> **Provided text**

So, Ciao was born – but, for three years, it didn’t have a name at all. ‘Ciao’ was settled upon after a vote conducted via Totocalcio – the Italian football pools – beating the other nominations of Amico, Beniamino and (thankfully, in hindsight) Bimbo and Dribbly.
Ciao was a gender-neutral slow-burner of a success, though. Italy’s all-time top goalscorer Luigi Riva, for one, was a not a fan. “Riva was with me on the bus from the Quirinale that took us back to the hotel for the award ceremony and, with all frankness, he told me that he didn’t like it. I asked him to be patient.”
Designing the mascot for one of the most memorable World Cups was presumably a profitable commission, though? “The first prize was 60 million lire, minus tax [equivalent to about £25,000 at the time]. I spent a lot of it to buy the first Apple computer in 1988.”
Soon enough, with COL retaining its lucrative copyright (“I would have done it for free, I did not do it for the money,” Boscardin insisted in 2014), Ciao was to be found everywhere, from T-shirts to mini footballs to…limited-edition convertible Fiat Pandas.
I put it to Lucio that Ciao has become a footballing cultural icon far beyond the borders of he country it was designed to characterise. Why does he think Ciao is still so widely loved 28 years later?
“I am pleased that in England and beyond it is a cultural icon – after all it represents the nation in which the World Cup was held but not only that, the dynamism it contains is a sign of the industrious Italian people.”

> **Requirement**
Copy out the passage about the Ciao mascot word for word, in full.

> **Supplied information**

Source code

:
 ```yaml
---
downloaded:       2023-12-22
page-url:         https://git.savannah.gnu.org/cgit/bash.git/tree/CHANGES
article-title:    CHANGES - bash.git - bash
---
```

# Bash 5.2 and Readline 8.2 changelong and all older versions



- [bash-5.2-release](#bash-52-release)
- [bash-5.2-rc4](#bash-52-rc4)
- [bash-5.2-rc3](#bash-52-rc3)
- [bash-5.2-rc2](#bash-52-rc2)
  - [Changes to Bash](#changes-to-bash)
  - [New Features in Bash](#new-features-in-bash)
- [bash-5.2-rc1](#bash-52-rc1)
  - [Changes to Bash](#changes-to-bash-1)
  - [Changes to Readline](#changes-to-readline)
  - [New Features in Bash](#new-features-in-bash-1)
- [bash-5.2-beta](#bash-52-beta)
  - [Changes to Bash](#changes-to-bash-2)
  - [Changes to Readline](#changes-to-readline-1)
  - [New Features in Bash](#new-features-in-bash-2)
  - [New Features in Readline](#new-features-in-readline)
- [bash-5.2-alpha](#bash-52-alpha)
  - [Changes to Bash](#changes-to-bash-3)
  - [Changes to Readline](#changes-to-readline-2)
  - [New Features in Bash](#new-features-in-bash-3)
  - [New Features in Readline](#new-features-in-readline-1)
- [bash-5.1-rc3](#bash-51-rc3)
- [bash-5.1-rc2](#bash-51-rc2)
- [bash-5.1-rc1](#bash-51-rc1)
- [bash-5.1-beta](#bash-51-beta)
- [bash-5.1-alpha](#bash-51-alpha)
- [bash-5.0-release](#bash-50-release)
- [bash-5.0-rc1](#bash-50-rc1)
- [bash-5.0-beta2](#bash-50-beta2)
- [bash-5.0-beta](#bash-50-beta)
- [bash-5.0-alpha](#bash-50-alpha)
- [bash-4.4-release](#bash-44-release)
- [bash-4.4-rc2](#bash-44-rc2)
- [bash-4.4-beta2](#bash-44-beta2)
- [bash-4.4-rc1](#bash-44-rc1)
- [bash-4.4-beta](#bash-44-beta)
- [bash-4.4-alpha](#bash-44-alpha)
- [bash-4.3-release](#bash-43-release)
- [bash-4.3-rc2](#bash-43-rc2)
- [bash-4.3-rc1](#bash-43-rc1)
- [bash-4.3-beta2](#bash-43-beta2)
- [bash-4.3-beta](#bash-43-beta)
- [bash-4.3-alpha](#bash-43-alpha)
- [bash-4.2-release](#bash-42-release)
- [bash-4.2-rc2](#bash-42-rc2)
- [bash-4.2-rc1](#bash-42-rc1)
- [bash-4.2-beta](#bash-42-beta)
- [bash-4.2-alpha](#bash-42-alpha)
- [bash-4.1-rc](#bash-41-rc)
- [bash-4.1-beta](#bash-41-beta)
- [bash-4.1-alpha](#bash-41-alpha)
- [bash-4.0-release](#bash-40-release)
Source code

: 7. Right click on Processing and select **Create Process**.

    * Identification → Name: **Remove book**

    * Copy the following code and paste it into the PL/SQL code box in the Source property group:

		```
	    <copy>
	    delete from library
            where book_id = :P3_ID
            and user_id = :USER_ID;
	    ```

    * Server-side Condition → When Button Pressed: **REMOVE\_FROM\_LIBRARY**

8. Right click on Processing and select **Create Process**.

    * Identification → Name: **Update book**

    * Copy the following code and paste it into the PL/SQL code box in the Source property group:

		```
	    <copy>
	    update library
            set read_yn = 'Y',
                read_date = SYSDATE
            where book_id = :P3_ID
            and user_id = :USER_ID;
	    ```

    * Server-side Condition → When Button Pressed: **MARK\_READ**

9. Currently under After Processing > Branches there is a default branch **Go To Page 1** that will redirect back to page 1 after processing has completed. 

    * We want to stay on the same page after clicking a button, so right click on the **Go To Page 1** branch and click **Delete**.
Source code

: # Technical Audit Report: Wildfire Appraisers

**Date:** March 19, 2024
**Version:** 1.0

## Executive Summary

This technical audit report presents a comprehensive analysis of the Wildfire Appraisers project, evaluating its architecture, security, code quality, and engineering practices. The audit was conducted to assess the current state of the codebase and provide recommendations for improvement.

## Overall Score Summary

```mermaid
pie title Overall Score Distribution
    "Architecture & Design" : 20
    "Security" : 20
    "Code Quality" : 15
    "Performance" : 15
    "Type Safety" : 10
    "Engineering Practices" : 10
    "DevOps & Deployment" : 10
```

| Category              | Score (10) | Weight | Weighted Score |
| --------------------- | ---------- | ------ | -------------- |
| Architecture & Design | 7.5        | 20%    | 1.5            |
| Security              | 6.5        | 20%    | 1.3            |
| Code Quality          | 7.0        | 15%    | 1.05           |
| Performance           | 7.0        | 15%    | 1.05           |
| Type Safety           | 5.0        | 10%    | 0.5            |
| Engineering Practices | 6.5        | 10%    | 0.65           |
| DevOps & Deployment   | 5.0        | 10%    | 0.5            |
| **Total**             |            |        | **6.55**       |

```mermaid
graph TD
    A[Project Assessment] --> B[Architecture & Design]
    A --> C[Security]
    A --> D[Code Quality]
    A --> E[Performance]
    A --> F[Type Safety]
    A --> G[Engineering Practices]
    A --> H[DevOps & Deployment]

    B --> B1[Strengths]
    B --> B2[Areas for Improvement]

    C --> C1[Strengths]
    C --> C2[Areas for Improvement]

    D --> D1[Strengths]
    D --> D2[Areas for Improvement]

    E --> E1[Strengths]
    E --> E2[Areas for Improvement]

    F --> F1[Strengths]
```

> **Completed task**
So, Ciao was born – but, for three years, it didn’t have a name at all. ‘Ciao’ was settled upon after a vote conducted via Totocalcio – the Italian football pools – beating the other nominations of Amico, Beniamino and (thankfully, in hindsight) Bimbo and Dribbly.
Ciao was a gender-neutral slow-burner of a success, though. Italy’s all-time top goalscorer Luigi Riva, for one, was a not a fan. “Riva was with me on the bus from the Quirinale that took us back to the hotel for the award ceremony and, with all frankness, he told me that he didn’t like it. I asked him to be patient.”
Designing the mascot for one of the most memorable World Cups was presumably a profitable commission, though? “The first prize was 60 million lire, minus tax [equivalent to about £25,000 at the time]. I spent a lot of it to buy the first Apple computer in 1988.”
Soon enough, with COL retaining its lucrative copyright (“I would have done it for free, I did not do it for the money,” Boscardin insisted in 2014), Ciao was to be found everywhere, from T-shirts to mini footballs to…limited-edition convertible Fiat Pandas.
I put it to Lucio that Ciao has become a footballing cultural icon far beyond the borders of he country it was designed to characterise. Why does he think Ciao is still so widely loved 28 years later?
“I am pleased that in England and beyond it is a cultural icon – after all it represents the nation in which the World Cup was held but not only that, the dynamism it contains is a sign of the industrious Italian people.”